- What you are asked to do:
Among the entries that follow, the required portion opens with the line containing "24: (200, 260, 3.37)" and closes with the line containing "36: (80, 255, 3.36)". Give that portion again exactly, and nothing else.

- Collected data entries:
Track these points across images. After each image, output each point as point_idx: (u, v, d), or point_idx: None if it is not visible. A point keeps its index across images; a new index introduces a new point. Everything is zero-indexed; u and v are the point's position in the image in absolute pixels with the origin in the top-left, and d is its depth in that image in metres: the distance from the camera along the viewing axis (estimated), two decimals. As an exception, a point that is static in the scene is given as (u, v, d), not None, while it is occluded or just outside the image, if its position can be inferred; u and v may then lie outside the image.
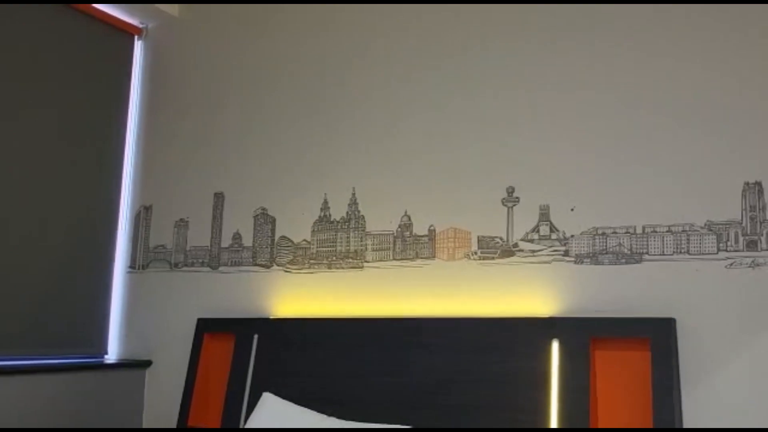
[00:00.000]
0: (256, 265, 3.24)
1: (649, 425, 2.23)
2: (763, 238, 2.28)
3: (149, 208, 3.55)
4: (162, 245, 3.49)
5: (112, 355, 3.46)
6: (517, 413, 2.44)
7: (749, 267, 2.28)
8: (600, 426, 2.37)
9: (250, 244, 3.27)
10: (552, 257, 2.62)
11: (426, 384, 2.63)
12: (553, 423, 2.37)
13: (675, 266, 2.40)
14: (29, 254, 3.13)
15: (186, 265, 3.41)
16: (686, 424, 2.28)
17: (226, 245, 3.33)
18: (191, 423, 3.05)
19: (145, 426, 3.34)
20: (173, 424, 3.09)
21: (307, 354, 2.90)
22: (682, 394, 2.31)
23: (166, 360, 3.33)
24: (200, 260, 3.37)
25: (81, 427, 3.08)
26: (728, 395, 2.25)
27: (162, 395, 3.30)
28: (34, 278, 3.15)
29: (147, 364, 3.38)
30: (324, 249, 3.10)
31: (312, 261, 3.11)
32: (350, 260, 3.03)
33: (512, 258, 2.70)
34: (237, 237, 3.31)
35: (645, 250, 2.46)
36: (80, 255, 3.36)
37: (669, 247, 2.42)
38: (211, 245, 3.37)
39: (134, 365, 3.36)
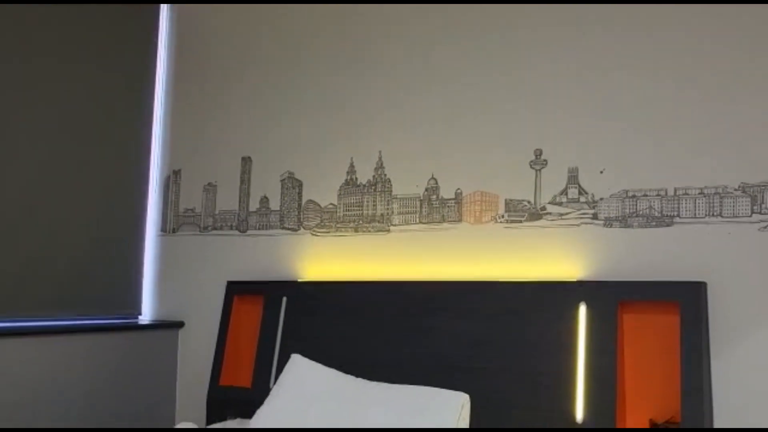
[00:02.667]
0: (283, 228, 3.26)
1: (677, 390, 2.22)
2: (799, 201, 2.22)
3: (178, 172, 3.59)
4: (191, 209, 3.53)
5: (146, 317, 3.55)
6: (543, 377, 2.45)
7: (785, 230, 2.23)
8: (627, 389, 2.37)
9: (278, 208, 3.29)
10: (580, 220, 2.59)
11: (453, 347, 2.64)
12: (579, 387, 2.37)
13: (707, 229, 2.35)
14: (65, 219, 3.20)
15: (215, 229, 3.46)
16: (715, 390, 2.27)
17: (254, 209, 3.35)
18: (223, 382, 3.12)
19: (179, 385, 3.44)
20: (206, 384, 3.17)
21: (335, 317, 2.94)
22: (711, 359, 2.28)
23: (198, 321, 3.41)
24: (229, 224, 3.41)
25: (119, 385, 3.18)
26: (759, 360, 2.22)
27: (194, 355, 3.39)
28: (70, 243, 3.22)
29: (180, 325, 3.46)
30: (350, 213, 3.10)
31: (339, 224, 3.12)
32: (377, 224, 3.03)
33: (540, 221, 2.67)
34: (264, 201, 3.33)
35: (676, 213, 2.41)
36: (113, 219, 3.42)
37: (701, 209, 2.37)
38: (239, 209, 3.40)
39: (167, 326, 3.45)
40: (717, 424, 2.25)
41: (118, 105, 3.47)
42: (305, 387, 2.47)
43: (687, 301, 2.28)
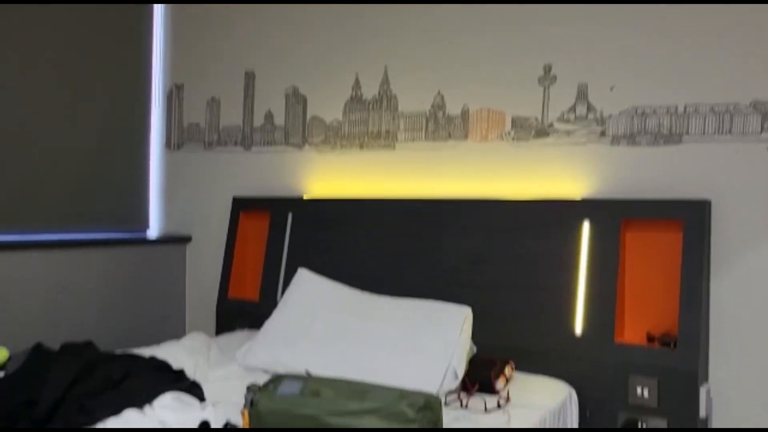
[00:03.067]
0: (288, 145, 3.25)
1: (676, 308, 2.26)
2: (811, 119, 2.19)
3: (181, 86, 3.54)
4: (195, 124, 3.51)
5: (154, 232, 3.59)
6: (546, 292, 2.50)
7: (793, 149, 2.21)
8: (626, 305, 2.42)
9: (282, 124, 3.26)
10: (587, 138, 2.57)
11: (457, 263, 2.69)
12: (580, 303, 2.43)
13: (715, 147, 2.33)
14: (69, 133, 3.19)
15: (219, 145, 3.44)
16: (713, 307, 2.31)
17: (258, 125, 3.33)
18: (231, 295, 3.20)
19: (189, 298, 3.52)
20: (214, 297, 3.25)
21: (340, 233, 2.97)
22: (711, 278, 2.32)
23: (205, 236, 3.45)
24: (233, 140, 3.40)
25: (131, 298, 3.26)
26: (759, 278, 2.25)
27: (202, 269, 3.45)
28: (76, 158, 3.22)
29: (187, 239, 3.51)
30: (356, 129, 3.08)
31: (344, 141, 3.10)
32: (382, 141, 3.01)
33: (547, 139, 2.65)
34: (269, 116, 3.30)
35: (685, 131, 2.39)
36: (118, 134, 3.40)
37: (710, 127, 2.35)
38: (243, 124, 3.37)
39: (175, 241, 3.50)
40: (712, 340, 2.31)
41: (119, 18, 3.39)
42: (311, 300, 2.54)
43: (690, 220, 2.30)
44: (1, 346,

- Exercise answer:
24: (200, 260, 3.37)
25: (81, 427, 3.08)
26: (728, 395, 2.25)
27: (162, 395, 3.30)
28: (34, 278, 3.15)
29: (147, 364, 3.38)
30: (324, 249, 3.10)
31: (312, 261, 3.11)
32: (350, 260, 3.03)
33: (512, 258, 2.70)
34: (237, 237, 3.31)
35: (645, 250, 2.46)
36: (80, 255, 3.36)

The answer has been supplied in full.